> _Exercise requirements_
Every record below should be copied exactly, with the pictures left out.

> _Record extracts_
|---|

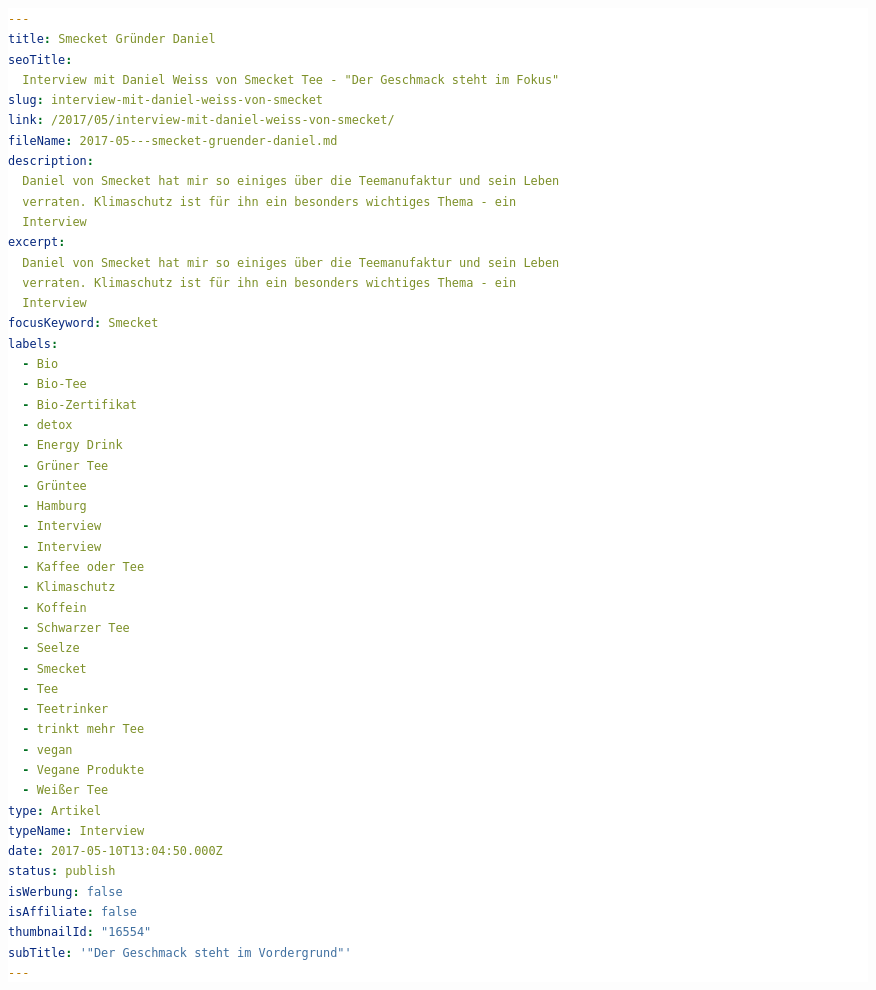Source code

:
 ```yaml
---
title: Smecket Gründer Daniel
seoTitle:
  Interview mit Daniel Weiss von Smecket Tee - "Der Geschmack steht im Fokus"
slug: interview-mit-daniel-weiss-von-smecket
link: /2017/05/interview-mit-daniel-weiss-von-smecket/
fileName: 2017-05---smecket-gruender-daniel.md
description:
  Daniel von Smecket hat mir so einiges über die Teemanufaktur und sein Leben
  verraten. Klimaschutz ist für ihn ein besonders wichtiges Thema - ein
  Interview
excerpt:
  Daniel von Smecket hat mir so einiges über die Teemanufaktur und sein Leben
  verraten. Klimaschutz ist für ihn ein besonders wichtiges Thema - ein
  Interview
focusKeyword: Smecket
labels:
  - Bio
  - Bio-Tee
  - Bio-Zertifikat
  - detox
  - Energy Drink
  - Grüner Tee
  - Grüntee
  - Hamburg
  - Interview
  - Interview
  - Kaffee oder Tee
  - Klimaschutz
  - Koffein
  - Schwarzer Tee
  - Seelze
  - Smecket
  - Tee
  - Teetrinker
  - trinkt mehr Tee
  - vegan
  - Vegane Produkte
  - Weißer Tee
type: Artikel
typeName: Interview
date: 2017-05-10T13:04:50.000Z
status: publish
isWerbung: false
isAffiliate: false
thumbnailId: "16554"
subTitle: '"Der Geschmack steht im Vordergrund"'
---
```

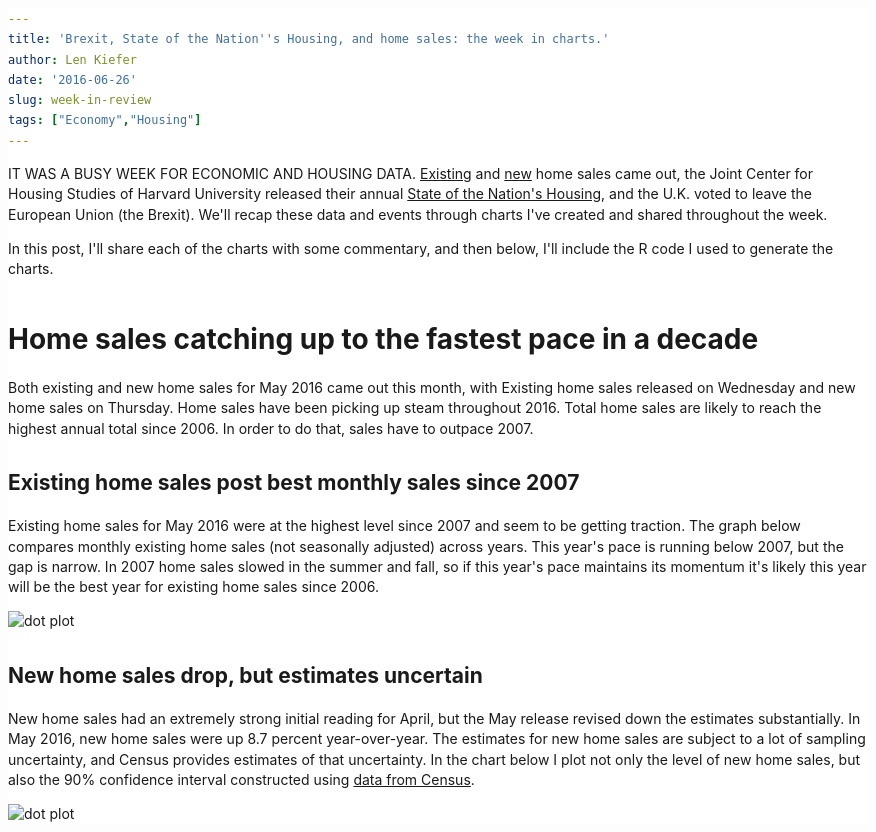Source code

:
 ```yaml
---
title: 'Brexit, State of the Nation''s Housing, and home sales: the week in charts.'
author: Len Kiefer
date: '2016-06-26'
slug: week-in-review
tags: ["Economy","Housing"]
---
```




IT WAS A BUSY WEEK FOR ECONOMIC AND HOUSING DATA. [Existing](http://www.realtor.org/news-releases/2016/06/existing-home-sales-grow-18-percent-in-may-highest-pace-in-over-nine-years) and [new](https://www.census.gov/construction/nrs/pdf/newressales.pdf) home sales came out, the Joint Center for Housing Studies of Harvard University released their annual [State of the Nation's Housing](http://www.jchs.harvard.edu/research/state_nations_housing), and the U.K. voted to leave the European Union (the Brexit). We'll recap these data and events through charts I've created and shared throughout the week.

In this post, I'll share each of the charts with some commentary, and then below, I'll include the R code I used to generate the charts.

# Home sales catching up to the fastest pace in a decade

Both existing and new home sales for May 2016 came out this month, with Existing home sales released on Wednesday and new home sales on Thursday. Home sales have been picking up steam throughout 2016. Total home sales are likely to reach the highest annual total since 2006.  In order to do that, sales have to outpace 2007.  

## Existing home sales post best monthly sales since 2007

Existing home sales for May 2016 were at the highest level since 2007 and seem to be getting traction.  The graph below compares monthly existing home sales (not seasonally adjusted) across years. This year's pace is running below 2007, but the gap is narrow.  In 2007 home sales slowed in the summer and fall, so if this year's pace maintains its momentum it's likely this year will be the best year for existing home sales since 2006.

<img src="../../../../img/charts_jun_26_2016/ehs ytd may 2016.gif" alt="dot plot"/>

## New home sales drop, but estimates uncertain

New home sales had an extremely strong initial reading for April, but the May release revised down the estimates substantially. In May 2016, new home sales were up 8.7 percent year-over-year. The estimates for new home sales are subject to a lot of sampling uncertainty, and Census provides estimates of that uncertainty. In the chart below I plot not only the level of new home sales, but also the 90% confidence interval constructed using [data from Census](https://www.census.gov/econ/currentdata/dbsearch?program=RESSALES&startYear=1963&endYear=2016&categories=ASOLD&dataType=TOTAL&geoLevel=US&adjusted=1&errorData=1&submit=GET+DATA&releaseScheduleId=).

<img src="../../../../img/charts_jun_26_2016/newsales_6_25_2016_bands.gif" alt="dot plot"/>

|---|

> _Reply_
Source code

:
 ```yaml
---
title: Smecket Gründer Daniel
seoTitle:
  Interview mit Daniel Weiss von Smecket Tee - "Der Geschmack steht im Fokus"
slug: interview-mit-daniel-weiss-von-smecket
link: /2017/05/interview-mit-daniel-weiss-von-smecket/
fileName: 2017-05---smecket-gruender-daniel.md
description:
  Daniel von Smecket hat mir so einiges über die Teemanufaktur und sein Leben
  verraten. Klimaschutz ist für ihn ein besonders wichtiges Thema - ein
  Interview
excerpt:
  Daniel von Smecket hat mir so einiges über die Teemanufaktur und sein Leben
  verraten. Klimaschutz ist für ihn ein besonders wichtiges Thema - ein
  Interview
focusKeyword: Smecket
labels:
  - Bio
  - Bio-Tee
  - Bio-Zertifikat
  - detox
  - Energy Drink
  - Grüner Tee
  - Grüntee
  - Hamburg
  - Interview
  - Interview
  - Kaffee oder Tee
  - Klimaschutz
  - Koffein
  - Schwarzer Tee
  - Seelze
  - Smecket
  - Tee
  - Teetrinker
  - trinkt mehr Tee
  - vegan
  - Vegane Produkte
  - Weißer Tee
type: Artikel
typeName: Interview
date: 2017-05-10T13:04:50.000Z
status: publish
isWerbung: false
isAffiliate: false
thumbnailId: "16554"
subTitle: '"Der Geschmack steht im Vordergrund"'
---
```

Source code

:
 ```yaml
---
title: 'Brexit, State of the Nation''s Housing, and home sales: the week in charts.'
author: Len Kiefer
date: '2016-06-26'
slug: week-in-review
tags: ["Economy","Housing"]
---
```




IT WAS A BUSY WEEK FOR ECONOMIC AND HOUSING DATA. [Existing](http://www.realtor.org/news-releases/2016/06/existing-home-sales-grow-18-percent-in-may-highest-pace-in-over-nine-years) and [new](https://www.census.gov/construction/nrs/pdf/newressales.pdf) home sales came out, the Joint Center for Housing Studies of Harvard University released their annual [State of the Nation's Housing](http://www.jchs.harvard.edu/research/state_nations_housing), and the U.K. voted to leave the European Union (the Brexit). We'll recap these data and events through charts I've created and shared throughout the week.

In this post, I'll share each of the charts with some commentary, and then below, I'll include the R code I used to generate the charts.

# Home sales catching up to the fastest pace in a decade

Both existing and new home sales for May 2016 came out this month, with Existing home sales released on Wednesday and new home sales on Thursday. Home sales have been picking up steam throughout 2016. Total home sales are likely to reach the highest annual total since 2006.  In order to do that, sales have to outpace 2007.  

## Existing home sales post best monthly sales since 2007

Existing home sales for May 2016 were at the highest level since 2007 and seem to be getting traction.  The graph below compares monthly existing home sales (not seasonally adjusted) across years. This year's pace is running below 2007, but the gap is narrow.  In 2007 home sales slowed in the summer and fall, so if this year's pace maintains its momentum it's likely this year will be the best year for existing home sales since 2006.

<img src="../../../../img/charts_jun_26_2016/ehs ytd may 2016.gif" alt="dot plot"/>

## New home sales drop, but estimates uncertain

New home sales had an extremely strong initial reading for April, but the May release revised down the estimates substantially. In May 2016, new home sales were up 8.7 percent year-over-year. The estimates for new home sales are subject to a lot of sampling uncertainty, and Census provides estimates of that uncertainty. In the chart below I plot not only the level of new home sales, but also the 90% confidence interval constructed using [data from Census](https://www.census.gov/econ/currentdata/dbsearch?program=RESSALES&startYear=1963&endYear=2016&categories=ASOLD&dataType=TOTAL&geoLevel=US&adjusted=1&errorData=1&submit=GET+DATA&releaseScheduleId=).

<img src="../../../../img/charts_jun_26_2016/newsales_6_25_2016_bands.gif" alt="dot plot"/>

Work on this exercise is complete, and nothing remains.